Shirley Shoopman, sister of 73-year-old firefighter Kathy Shoopman, the first of four victims of the blaze, was listed along with more than 50 other residents, business owners and others affected by the McKinney fire for the plaintiff.
The lawsuit alleges Pacific’s “negligent, reckless and willful” failure to inspect, repair, maintain and operate equipment, as well as manage vegetation around its infrastructure.
“In general, these fires don’t need to be our new normal,” said Dave Fox, the lead attorney representing the plaintiffs. “Our utilities can do a better job. They can definitely better manage their power lines and surrounding vegetation to keep things safer.”
The fire started on July 29 in the Klamath National Forest outside Yreka. Extreme heat, low humidity, high winds and extremely dry vegetation fueled the explosive growth, and fires swept through the Klamath River community where Kathy Shoopman lives.
In the days after the fire started, evacuees told The Times of their harrowing escape, surrounded by flames and smoke and almost replaced by a burning front.
On four separate occasions, the plume rose beyond the altitude of a typical jet flight, penetrated the stratosphere, ejected a cloud of soot and ash miles above the Earth’s surface, and formed a cloud of pyrocumulonbus — a phenomenon NASA used to memorable description “Fire-breathing dragon in the cloud”.
Klamath National Forest officials announced Kathy Shopman’s death on August 8.
She has lived in the Klamath River for nearly 50 years and is remembered as a talented artist, gardener and animal lover, officials said.
Lead lawyer Fox told The Times that Kathy and her sister Shirley were very close.
The sisters have no children, he said. Their parents have passed away, and siblings are an important part of each other’s lives.

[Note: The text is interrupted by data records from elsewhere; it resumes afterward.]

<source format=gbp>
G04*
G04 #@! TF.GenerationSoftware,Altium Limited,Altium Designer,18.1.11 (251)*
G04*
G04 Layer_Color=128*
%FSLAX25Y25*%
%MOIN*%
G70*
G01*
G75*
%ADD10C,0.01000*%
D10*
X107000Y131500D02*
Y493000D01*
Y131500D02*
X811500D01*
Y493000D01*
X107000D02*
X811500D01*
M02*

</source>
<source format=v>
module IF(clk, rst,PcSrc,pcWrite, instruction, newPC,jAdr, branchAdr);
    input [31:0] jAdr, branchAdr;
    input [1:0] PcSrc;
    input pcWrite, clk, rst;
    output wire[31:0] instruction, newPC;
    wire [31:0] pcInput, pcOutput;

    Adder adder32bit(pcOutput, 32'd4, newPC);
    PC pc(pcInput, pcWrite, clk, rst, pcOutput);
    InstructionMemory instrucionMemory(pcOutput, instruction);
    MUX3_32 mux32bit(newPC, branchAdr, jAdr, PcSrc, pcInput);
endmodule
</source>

As of Friday, the McKinney Fire had burned 60,138 acres and was 99 percent contained. It destroyed 185 buildings, damaged 11, injured 12 and killed 4 more.
“This wildfire was not the result of an ‘act of God,'” the lawsuit states. “Instead, the wildfire was started by sparks from high-voltage transmission lines, distribution lines, ancillary equipment and other electrical equipment within PacifiCorp’s utility infrastructure, which ignited surrounding vegetation. Although defendants were aware of this extreme fire risk, but they deliberately put profit over safety.”

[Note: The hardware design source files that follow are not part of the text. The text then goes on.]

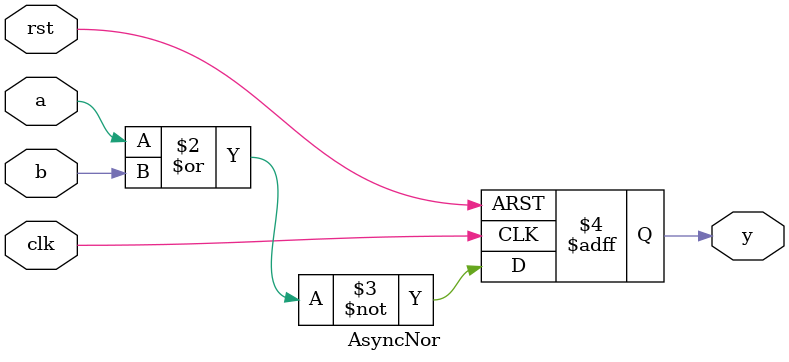
<source format=sv>
module AsyncNor(
    input clk,
    input rst,
    input a,
    input b,
    output reg y
);
    always @(posedge clk, posedge rst) begin
        if (rst) begin
            y <= 1'b0;
        end else begin
            y <= ~(a | b);
        end
    end
endmodule
</source>
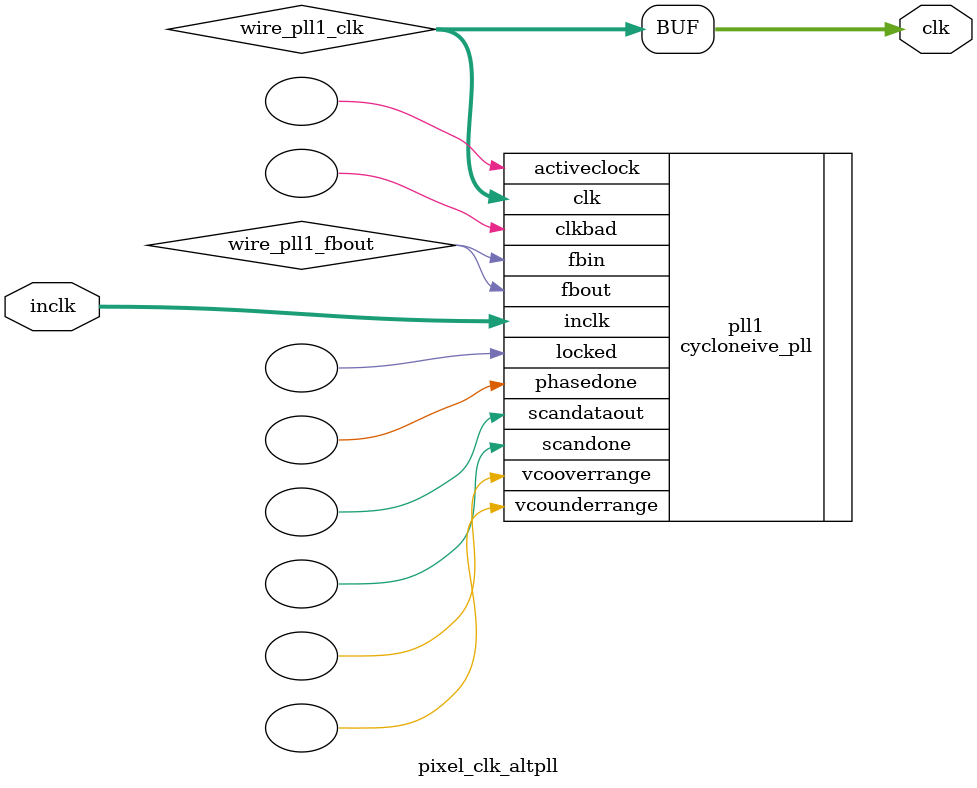
<source format=v>






//synthesis_resources = cycloneive_pll 1 
//synopsys translate_off
`timescale 1 ps / 1 ps
//synopsys translate_on
module  pixel_clk_altpll
	( 
	clk,
	inclk) /* synthesis synthesis_clearbox=1 */;
	output   [4:0]  clk;
	input   [1:0]  inclk;
`ifndef ALTERA_RESERVED_QIS
// synopsys translate_off
`endif
	tri0   [1:0]  inclk;
`ifndef ALTERA_RESERVED_QIS
// synopsys translate_on
`endif

	wire  [4:0]   wire_pll1_clk;
	wire  wire_pll1_fbout;

	cycloneive_pll   pll1
	( 
	.activeclock(),
	.clk(wire_pll1_clk),
	.clkbad(),
	.fbin(wire_pll1_fbout),
	.fbout(wire_pll1_fbout),
	.inclk(inclk),
	.locked(),
	.phasedone(),
	.scandataout(),
	.scandone(),
	.vcooverrange(),
	.vcounderrange()
	`ifndef FORMAL_VERIFICATION
	// synopsys translate_off
	`endif
	,
	.areset(1'b0),
	.clkswitch(1'b0),
	.configupdate(1'b0),
	.pfdena(1'b1),
	.phasecounterselect({3{1'b0}}),
	.phasestep(1'b0),
	.phaseupdown(1'b0),
	.scanclk(1'b0),
	.scanclkena(1'b1),
	.scandata(1'b0)
	`ifndef FORMAL_VERIFICATION
	// synopsys translate_on
	`endif
	);
	defparam
		pll1.bandwidth_type = "auto",
		pll1.clk0_divide_by = 2000,
		pll1.clk0_duty_cycle = 50,
		pll1.clk0_multiply_by = 1007,
		pll1.clk0_phase_shift = "0",
		pll1.compensate_clock = "clk0",
		pll1.inclk0_input_frequency = 20000,
		pll1.operation_mode = "normal",
		pll1.pll_type = "auto",
		pll1.lpm_type = "cycloneive_pll";
	assign
		clk = {wire_pll1_clk[4:0]};
endmodule //pixel_clk_altpll
//VALID FILE

</source>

The filing comes after other recent legal battles related to the blaze.
Last week, residents of the fire area sued Pacific, alleging sparks from the utility’s transmission lines and other equipment started the fire.
PacifiCorp, owned by Warren Buffet’s Berkshire Hathaway Energy Holdings, operates grids in Oregon, Washington and Northern California. The utility reported to California regulators that it operates a power line near Highway 96 in Siskiyou County, where the McKinney Fire is believed to have started, according to the California Department of Forestry and Fire Protection.
“In accordance with company policy, we do not discuss ongoing litigation,” company spokesman Brandon Zero told The Times on Friday.
Fox, the plaintiff’s lead attorney in Friday’s lawsuit, said the case is not a class-action lawsuit, although he represents dozens of people.
He said each plaintiff had unique claims against PacifiCorp, but were placed in a single case in order to improve efficiency and hope to hold the utility accountable.